Excerpts from a dataset:
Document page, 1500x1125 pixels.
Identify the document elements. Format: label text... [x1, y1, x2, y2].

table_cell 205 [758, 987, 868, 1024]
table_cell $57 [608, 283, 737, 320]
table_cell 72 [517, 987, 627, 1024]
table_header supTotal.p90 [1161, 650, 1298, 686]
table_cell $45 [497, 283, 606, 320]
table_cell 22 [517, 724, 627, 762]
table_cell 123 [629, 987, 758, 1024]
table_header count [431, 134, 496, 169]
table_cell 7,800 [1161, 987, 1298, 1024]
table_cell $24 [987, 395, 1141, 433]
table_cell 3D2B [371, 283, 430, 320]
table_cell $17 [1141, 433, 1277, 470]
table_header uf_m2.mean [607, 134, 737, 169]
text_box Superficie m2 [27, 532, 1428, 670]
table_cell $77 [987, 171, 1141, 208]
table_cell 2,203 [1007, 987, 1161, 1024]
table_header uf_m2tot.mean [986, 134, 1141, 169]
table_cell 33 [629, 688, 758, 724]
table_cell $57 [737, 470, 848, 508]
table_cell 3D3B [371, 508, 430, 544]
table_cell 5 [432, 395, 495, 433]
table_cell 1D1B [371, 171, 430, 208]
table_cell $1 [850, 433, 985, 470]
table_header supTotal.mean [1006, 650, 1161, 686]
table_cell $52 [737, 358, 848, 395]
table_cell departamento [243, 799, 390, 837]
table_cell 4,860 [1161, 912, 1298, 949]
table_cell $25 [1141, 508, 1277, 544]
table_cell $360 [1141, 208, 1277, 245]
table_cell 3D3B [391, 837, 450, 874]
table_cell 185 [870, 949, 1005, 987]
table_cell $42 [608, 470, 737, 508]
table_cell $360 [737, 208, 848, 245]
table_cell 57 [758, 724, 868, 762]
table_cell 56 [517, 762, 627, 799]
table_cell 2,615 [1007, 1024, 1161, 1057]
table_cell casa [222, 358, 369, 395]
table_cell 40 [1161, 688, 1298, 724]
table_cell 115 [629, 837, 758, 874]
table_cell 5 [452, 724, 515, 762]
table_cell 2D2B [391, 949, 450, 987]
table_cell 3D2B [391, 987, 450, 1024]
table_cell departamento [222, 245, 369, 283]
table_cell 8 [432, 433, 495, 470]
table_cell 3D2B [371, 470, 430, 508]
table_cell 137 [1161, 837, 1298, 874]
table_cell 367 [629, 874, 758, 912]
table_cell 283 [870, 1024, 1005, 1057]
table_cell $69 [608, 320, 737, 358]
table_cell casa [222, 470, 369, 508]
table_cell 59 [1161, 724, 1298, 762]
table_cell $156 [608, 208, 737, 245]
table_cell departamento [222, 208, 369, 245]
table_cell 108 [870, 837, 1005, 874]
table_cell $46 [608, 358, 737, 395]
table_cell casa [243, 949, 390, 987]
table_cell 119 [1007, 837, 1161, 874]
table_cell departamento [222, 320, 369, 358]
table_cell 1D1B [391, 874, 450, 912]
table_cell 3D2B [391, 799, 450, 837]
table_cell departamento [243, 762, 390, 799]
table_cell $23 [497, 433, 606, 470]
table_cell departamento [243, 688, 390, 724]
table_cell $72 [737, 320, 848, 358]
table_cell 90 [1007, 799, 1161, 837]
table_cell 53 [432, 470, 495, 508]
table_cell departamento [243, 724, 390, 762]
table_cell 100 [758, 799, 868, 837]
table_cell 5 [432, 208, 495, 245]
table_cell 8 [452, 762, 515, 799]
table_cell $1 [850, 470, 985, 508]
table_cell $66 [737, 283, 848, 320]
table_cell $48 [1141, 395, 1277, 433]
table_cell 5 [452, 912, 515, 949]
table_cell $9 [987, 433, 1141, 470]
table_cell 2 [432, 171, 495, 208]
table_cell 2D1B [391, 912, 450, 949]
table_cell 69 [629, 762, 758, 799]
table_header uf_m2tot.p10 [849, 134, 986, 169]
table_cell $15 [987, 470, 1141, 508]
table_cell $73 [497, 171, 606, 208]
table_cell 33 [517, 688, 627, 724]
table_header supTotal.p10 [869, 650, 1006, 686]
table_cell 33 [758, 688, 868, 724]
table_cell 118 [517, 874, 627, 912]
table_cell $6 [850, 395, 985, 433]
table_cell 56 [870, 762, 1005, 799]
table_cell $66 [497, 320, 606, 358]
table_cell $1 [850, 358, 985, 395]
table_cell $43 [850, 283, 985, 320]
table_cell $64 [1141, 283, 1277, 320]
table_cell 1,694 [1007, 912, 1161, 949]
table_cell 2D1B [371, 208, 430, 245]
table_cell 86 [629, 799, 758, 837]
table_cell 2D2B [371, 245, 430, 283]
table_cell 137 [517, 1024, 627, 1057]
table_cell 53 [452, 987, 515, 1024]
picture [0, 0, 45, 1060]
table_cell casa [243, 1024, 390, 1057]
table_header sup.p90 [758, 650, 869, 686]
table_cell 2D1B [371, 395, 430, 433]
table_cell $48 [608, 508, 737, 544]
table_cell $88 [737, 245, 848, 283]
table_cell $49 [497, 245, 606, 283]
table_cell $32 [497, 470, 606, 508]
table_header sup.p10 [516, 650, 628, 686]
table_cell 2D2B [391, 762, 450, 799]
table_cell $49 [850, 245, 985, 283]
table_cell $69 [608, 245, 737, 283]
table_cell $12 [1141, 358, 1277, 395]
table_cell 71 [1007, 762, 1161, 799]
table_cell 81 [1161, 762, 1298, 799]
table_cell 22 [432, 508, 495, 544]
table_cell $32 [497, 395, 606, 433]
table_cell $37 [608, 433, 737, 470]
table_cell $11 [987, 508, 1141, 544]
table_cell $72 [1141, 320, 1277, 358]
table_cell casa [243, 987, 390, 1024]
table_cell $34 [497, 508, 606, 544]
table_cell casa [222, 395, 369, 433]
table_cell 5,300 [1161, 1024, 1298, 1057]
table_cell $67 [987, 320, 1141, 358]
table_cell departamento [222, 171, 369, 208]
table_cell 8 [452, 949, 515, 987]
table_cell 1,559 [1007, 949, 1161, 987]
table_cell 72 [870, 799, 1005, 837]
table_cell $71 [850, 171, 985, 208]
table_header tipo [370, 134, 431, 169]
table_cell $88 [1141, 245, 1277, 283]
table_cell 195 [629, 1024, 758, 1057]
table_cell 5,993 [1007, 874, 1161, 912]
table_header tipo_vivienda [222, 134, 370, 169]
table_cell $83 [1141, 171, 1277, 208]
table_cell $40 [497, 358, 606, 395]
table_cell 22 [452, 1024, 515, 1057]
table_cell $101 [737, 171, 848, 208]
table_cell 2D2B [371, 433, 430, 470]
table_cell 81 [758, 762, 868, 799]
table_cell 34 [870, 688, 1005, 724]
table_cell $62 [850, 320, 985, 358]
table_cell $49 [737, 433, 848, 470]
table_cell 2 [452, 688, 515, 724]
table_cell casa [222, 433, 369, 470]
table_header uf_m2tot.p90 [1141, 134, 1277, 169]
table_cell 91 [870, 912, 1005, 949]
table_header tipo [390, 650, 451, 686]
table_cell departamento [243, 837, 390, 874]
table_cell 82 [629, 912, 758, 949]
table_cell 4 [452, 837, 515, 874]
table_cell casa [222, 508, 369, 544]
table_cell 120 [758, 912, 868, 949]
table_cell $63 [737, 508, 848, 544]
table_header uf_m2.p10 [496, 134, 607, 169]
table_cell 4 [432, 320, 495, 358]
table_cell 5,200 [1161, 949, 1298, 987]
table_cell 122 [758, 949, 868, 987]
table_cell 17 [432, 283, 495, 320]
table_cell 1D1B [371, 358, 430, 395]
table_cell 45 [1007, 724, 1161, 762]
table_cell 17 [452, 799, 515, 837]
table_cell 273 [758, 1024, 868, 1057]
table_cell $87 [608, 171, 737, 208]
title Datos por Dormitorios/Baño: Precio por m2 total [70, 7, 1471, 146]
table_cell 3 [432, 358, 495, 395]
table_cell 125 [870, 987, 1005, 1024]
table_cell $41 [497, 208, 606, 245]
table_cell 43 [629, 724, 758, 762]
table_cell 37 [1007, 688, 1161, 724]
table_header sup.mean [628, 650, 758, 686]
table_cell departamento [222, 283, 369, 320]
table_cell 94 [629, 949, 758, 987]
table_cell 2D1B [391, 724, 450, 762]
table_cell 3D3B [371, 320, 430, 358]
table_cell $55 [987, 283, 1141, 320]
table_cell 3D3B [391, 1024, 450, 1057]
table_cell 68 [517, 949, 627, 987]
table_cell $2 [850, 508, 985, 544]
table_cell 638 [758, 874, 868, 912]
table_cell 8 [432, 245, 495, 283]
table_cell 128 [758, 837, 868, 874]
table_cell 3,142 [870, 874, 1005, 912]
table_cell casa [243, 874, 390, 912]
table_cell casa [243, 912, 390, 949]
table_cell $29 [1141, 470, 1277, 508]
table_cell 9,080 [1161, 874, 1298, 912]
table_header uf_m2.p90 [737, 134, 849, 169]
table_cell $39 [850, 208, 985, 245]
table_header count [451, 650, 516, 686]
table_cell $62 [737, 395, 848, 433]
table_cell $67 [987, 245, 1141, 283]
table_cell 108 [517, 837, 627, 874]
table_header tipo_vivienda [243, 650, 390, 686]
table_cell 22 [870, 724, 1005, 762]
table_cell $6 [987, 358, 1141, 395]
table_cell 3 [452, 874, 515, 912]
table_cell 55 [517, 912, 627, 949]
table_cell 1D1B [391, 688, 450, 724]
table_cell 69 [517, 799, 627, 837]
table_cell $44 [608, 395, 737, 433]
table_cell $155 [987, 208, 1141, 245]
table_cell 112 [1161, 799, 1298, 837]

The task:
When the word "supTotal" occurs in a line above, list that line.

Reply to the exercise:
table_header supTotal.p90 [1161, 650, 1298, 686]
table_header supTotal.mean [1006, 650, 1161, 686]
table_header supTotal.p10 [869, 650, 1006, 686]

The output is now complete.